Exercise data:
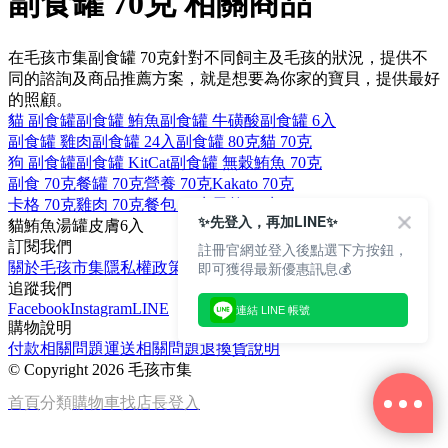
副食罐 70克 相關商品
在毛孩市集副食罐 70克針對不同飼主及毛孩的狀況，提供不
同的諮詢及商品推薦方案，就是想要為你家的寶貝，提供最好
的照顧。
貓 副食罐
副食罐 鮪魚
副食罐 牛磺酸
副食罐 6入
副食罐 雞肉
副食罐 24入
副食罐 80克
貓 70克
狗 副食罐
副食罐 KitCat
副食罐 無穀
鮪魚 70克
副食 70克
餐罐 70克
營養 70克
Kakato 70克
卡格 70克
雞肉 70克
餐包 70克
天然 70克
✨先登入，再加LINE✨
貓
鮪魚
湯罐
皮膚
6入
訂閱我們
註冊官網並登入後點選下方按鈕，
即可獲得最新優惠訊息💰
關於毛孩市集
隱私權政策
文章
追蹤我們
Facebook
Instagram
LINE
連結 LINE 帳號
購物說明
付款相關問題
運送相關問題
退換貨說明
©
Copyright 2026 毛孩市集
首頁
分類
購物車
找店長
登入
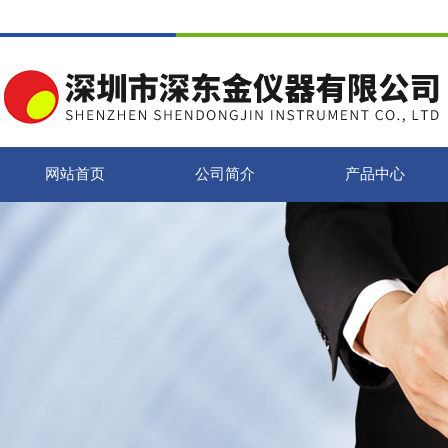
网站首页
公司简介
产品中心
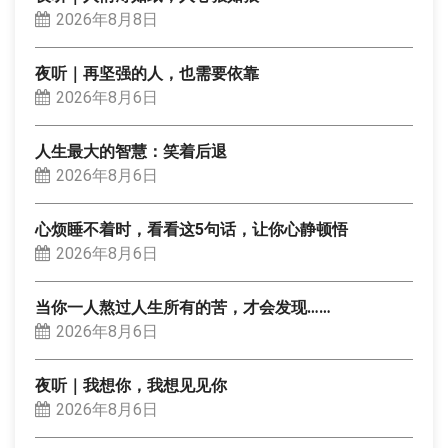
2026年8月8日
夜听｜再坚强的人，也需要依靠
2026年8月6日
人生最大的智慧：笑着后退
2026年8月6日
心烦睡不着时，看看这5句话，让你心静顿悟
2026年8月6日
当你一人熬过人生所有的苦，才会发现……
2026年8月6日
夜听｜我想你，我想见见你
2026年8月6日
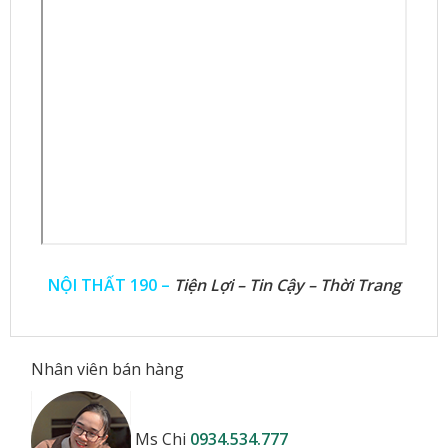
NỘI THẤT 190 –
Tiện Lợi – Tin Cậy – Thời Trang
Nhân viên bán hàng
Ms Chi
0934.534.777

About this exercise:
Any images must be left out; transcribe the rest of the material exactly.

Exercise response:
副食罐 70克 相關商品
在毛孩市集副食罐 70克針對不同飼主及毛孩的狀況，提供不
同的諮詢及商品推薦方案，就是想要為你家的寶貝，提供最好
的照顧。
貓 副食罐
副食罐 鮪魚
副食罐 牛磺酸
副食罐 6入
副食罐 雞肉
副食罐 24入
副食罐 80克
貓 70克
狗 副食罐
副食罐 KitCat
副食罐 無穀
鮪魚 70克
副食 70克
餐罐 70克
營養 70克
Kakato 70克
卡格 70克
雞肉 70克
餐包 70克
天然 70克
✨先登入，再加LINE✨
貓
鮪魚
湯罐
皮膚
6入
訂閱我們
註冊官網並登入後點選下方按鈕，
即可獲得最新優惠訊息💰
關於毛孩市集
隱私權政策
文章
追蹤我們
Facebook
Instagram
LINE
連結 LINE 帳號
購物說明
付款相關問題
運送相關問題
退換貨說明
©
Copyright 2026 毛孩市集
首頁
分類
購物車
找店長
登入
网站首页
公司简介
产品中心
2026年8月8日
夜听｜再坚强的人，也需要依靠
2026年8月6日
人生最大的智慧：笑着后退
2026年8月6日
心烦睡不着时，看看这5句话，让你心静顿悟
2026年8月6日
当你一人熬过人生所有的苦，才会发现……
2026年8月6日
夜听｜我想你，我想见见你
2026年8月6日
NỘI THẤT 190 –
Tiện Lợi – Tin Cậy – Thời Trang
Nhân viên bán hàng
Ms Chi
0934.534.777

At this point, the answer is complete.